The other day I was enjoying a soothing beach walk at sunset when I stumbled on what only could be described as a jellyfish graveyard on Hilton Head Island’s South Beach.
It was a disturbing and kind of disgusting sight — hundreds of lifeless jelly figures and detached gooey limbs cluttered the shore, making it almost impossible not to step on one.
As a fairly new Islander who moved to the area almost a year ago, I didn’t know what to make of this. To me, it looked like a poison of some sort killed these jelly fellows. I’ve seen the occasional few dead jellyfish along the beach, but nothing that looked like a mass murder.
So I did some research and asked a couple experts. Here’s what I’ve found out:
This happens a lot.
Carlos Chacon, manager of natural history at the Coastal Discovery Museum, said the Hilton Head coast normally sees large numbers of jellyfish washing ashore during the spring and early summer. However, incidents can happen at other times of the year that cause several hundred jellyfish to appear on shore at one time.

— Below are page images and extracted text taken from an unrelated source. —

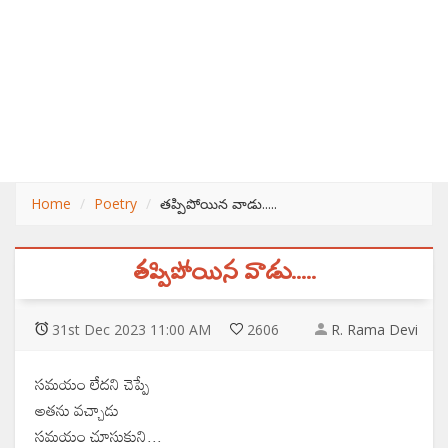
Home
Poetry
తప్పిపోయిన వాడు.....
తప్పిపోయిన వాడు.....
31
st
Dec 2023 11:00 AM
2606
R. Rama Devi
సమయం లేదని చెప్పే
అతను వచ్చాడు
సమయం చూసుకుని...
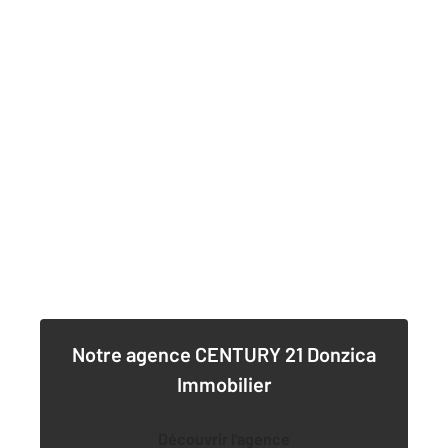
Notre agence
CENTURY 21 Donzica
Immobilier
Découvrir l'agence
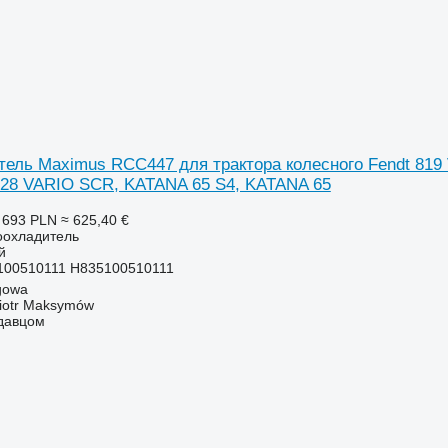
ель Maximus RCC447 для трактора колесного Fendt 819
28 VARIO SCR, KATANA 65 S4, KATANA 65
 693 PLN
≈ 625,40 €
оохладитель
й
100510111 H835100510111
gowa
iotr Maksymów
одавцом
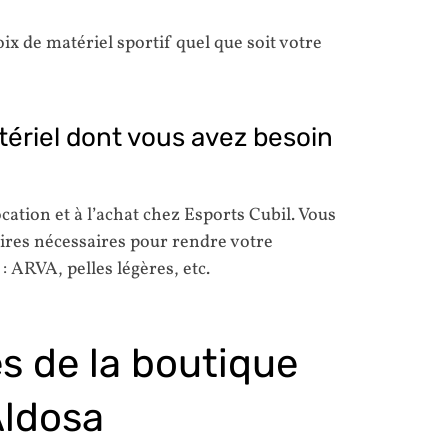
x de matériel sportif quel que soit votre
tériel dont vous avez besoin
cation et à l’achat chez Esports Cubil. Vous
ires nécessaires pour rendre votre
 ARVA, pelles légères, etc.
s de la boutique
Aldosa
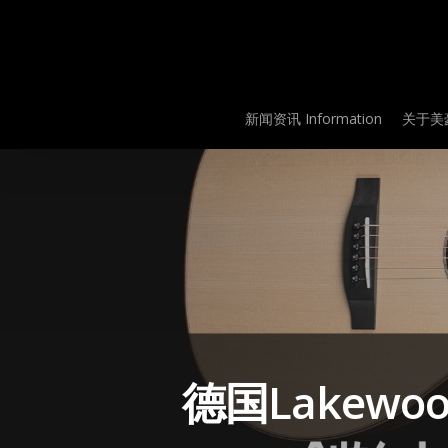
Skip
to
main
content
新闻资讯 Information
关于美豪
德国Lakewoo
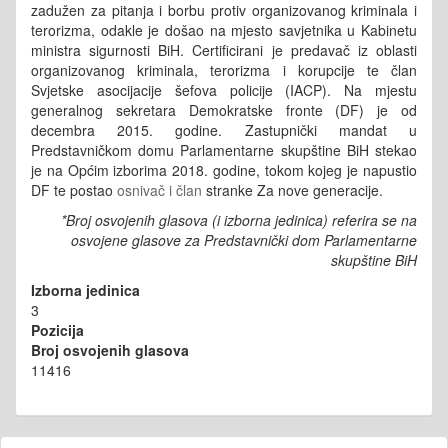
zadužen za pitanja i borbu protiv organizovanog kriminala i
terorizma, odakle je došao na mjesto savjetnika u Kabinetu
ministra sigurnosti BiH. Certificirani je predavač iz oblasti
organizovanog kriminala, terorizma i korupcije te član
Svjetske asocijacije šefova policije (IACP). Na mjestu
generalnog sekretara Demokratske fronte (DF) je od
decembra 2015. godine. Zastupnički mandat u
Predstavničkom domu Parlamentarne skupštine BiH stekao
je na Općim izborima 2018. godine, tokom kojeg je napustio
DF te postao
osnivač i član
stranke Za nove generacije.
*Broj osvojenih glasova (i izborna jedinica) referira se na
osvojene glasove za Predstavnički dom Parlamentarne
skupštine BiH
Izborna jedinica
3
Pozicija
Broj osvojenih glasova
11416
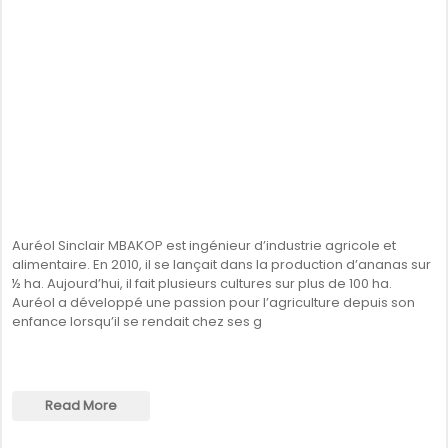
Auréol Sinclair MBAKOP est ingénieur d’industrie agricole et
alimentaire. En 2010, il se lançait dans la production d’ananas sur
½ ha. Aujourd’hui, il fait plusieurs cultures sur plus de 100 ha.
Auréol a développé une passion pour l’agriculture depuis son
enfance lorsqu’il se rendait chez ses g
Read More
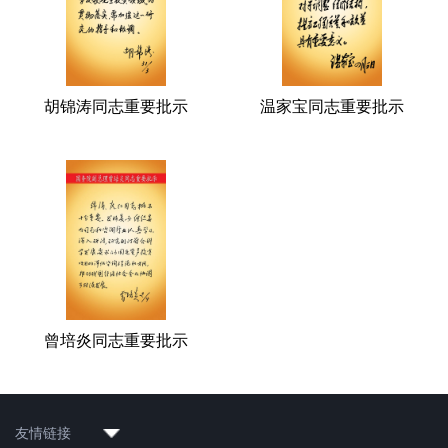
胡锦涛同志重要批示
温家宝同志重要批示
曾培炎同志重要批示
友情链接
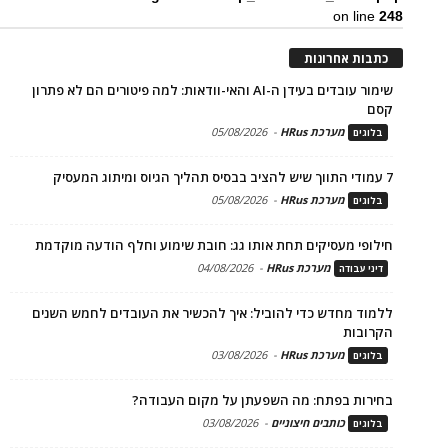
on line
248
כתבות אחרונות
שימור עובדים בעידן ה-AI והאי-וודאות: למה פיטורים הם לא פתרון
קסם
מערכת HRus
-
05/08/2026
בלוגים
7 עמודי התווך שיש להציב בבסיס תהליך הגיוס ומיתוג המעסיק
מערכת HRus
-
05/08/2026
בלוגים
חילופי מעסיקים תחת אותו גג: חובת שימוע וחלף הודעה מוקדמת
מערכת HRus
-
04/08/2026
דיני עבודה
ללמוד מחדש כדי להוביל: איך להכשיר את העובדים לחמש השנים
הקרובות
מערכת HRus
-
03/08/2026
בלוגים
בחירות בפתח: מה השפעתן על מקום העבודה?
כותבים חיצוניים
-
03/08/2026
בלוגים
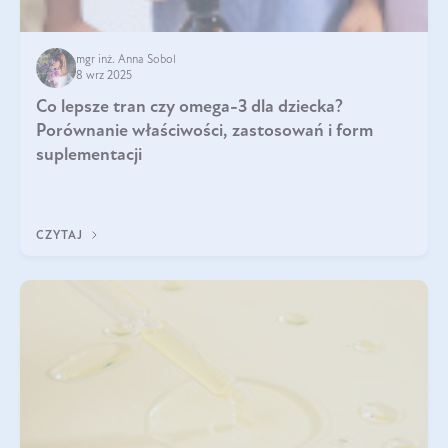
mgr inż. Anna Sobol
8 wrz 2025
Co lepsze tran czy omega-3 dla dziecka?
Porównanie właściwości, zastosowań i form
suplementacji
CZYTAJ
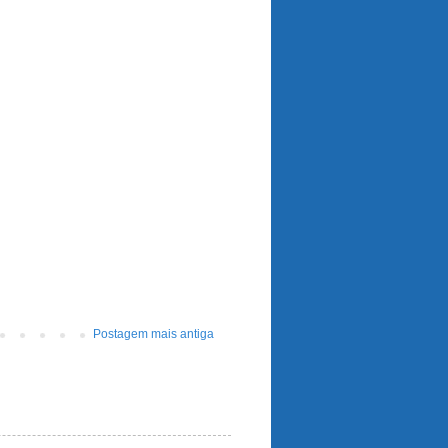
Postagem mais antiga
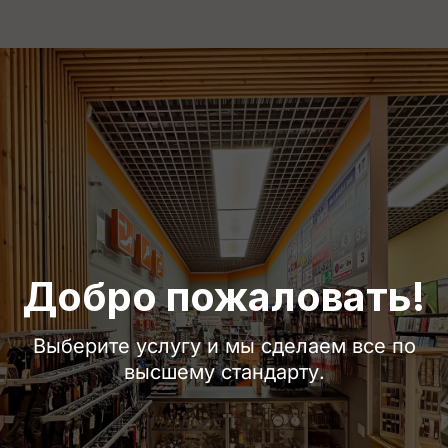
Добро пожаловать!
Выберите услугу и мы сделаем все по
высшему стандарту.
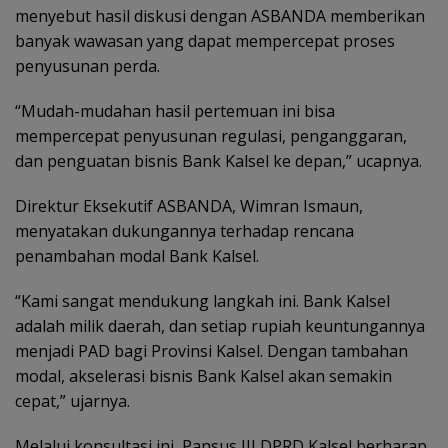
menyebut hasil diskusi dengan ASBANDA memberikan
banyak wawasan yang dapat mempercepat proses
penyusunan perda.
“Mudah-mudahan hasil pertemuan ini bisa
mempercepat penyusunan regulasi, penganggaran,
dan penguatan bisnis Bank Kalsel ke depan,” ucapnya.
‎Direktur Eksekutif ASBANDA, Wimran Ismaun,
menyatakan dukungannya terhadap rencana
penambahan modal Bank Kalsel.
‎“Kami sangat mendukung langkah ini. Bank Kalsel
adalah milik daerah, dan setiap rupiah keuntungannya
menjadi PAD bagi Provinsi Kalsel. Dengan tambahan
modal, akselerasi bisnis Bank Kalsel akan semakin
cepat,” ujarnya.
Melalui konsultasi ini, Pansus III DPRD Kalsel berharap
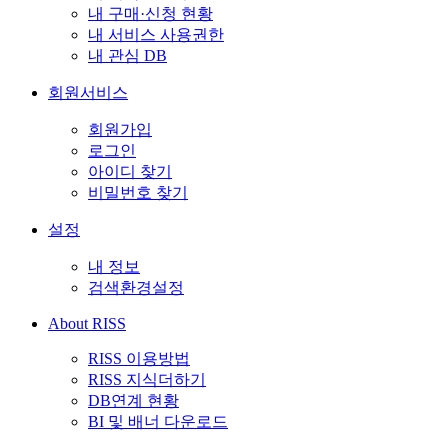
내 구매·신청 현황
내 서비스 사용권한
내 관심 DB
회원서비스
회원가입
로그인
아이디 찾기
비밀번호 찾기
설정
내 정보
검색환경설정
About RISS
RISS 이용방법
RISS 지식더하기
DB연계 현황
BI 및 배너 다운로드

What causes large numbers of jellyfish to wash up on shore at a time?
Jellyfish tend to travel in groups, called blooms, and sometimes rough winds, swells and currents send them to shore at once. Cooler water temperatures also contribute to mass jellyfish deaths.
“Jellyfish are organisms that swim with the current. They often get pushed to shore as a group,” Blaine Griffen, a marine biologist at the University of South Carolina, said. “Sometimes, it’s the current, and some of them are just killed by annual population cycles.”
Jellyfish are mostly made of water, so they die quickly after washing up on shore.
Jellyfish can sting you after they are dead.
The good news is that the most popular jellyfish in South Carolina waters is the cannonball jelly, which Chacon said is not harmful to humans, dead or alive. Some people even pick them up and play with them.
“They can be fun to play with,” he said.
Cannonball jellyfish look like mushrooms, and loose their color soon after they wash up on shore.
The bad news is that other dead jellyfish known to swim off the Carolinas can sting you when they’re dead, like the Portuguese man-of-war, which is blue or purple in color and looks like a blown-up plastic bag.
So in general, don’t touch a dead jellyfish if you don’t know what kind it is.
How can you tell if a jellyfish is dead?
In general, if the jellyfish has lost its typical round shape and is sort of flat, it is dead, Chacon said. However, if it is still round and freshly washed ashore, it might be alive.
Nature takes care of these dead jellies.
Don’t worry, no one has to clean up dead jelly bodies on the beach.
“They will get eaten by seagulls, crabs and other scavengers, and whatever is left of it will eventually decompose on the beach.” Chacon said.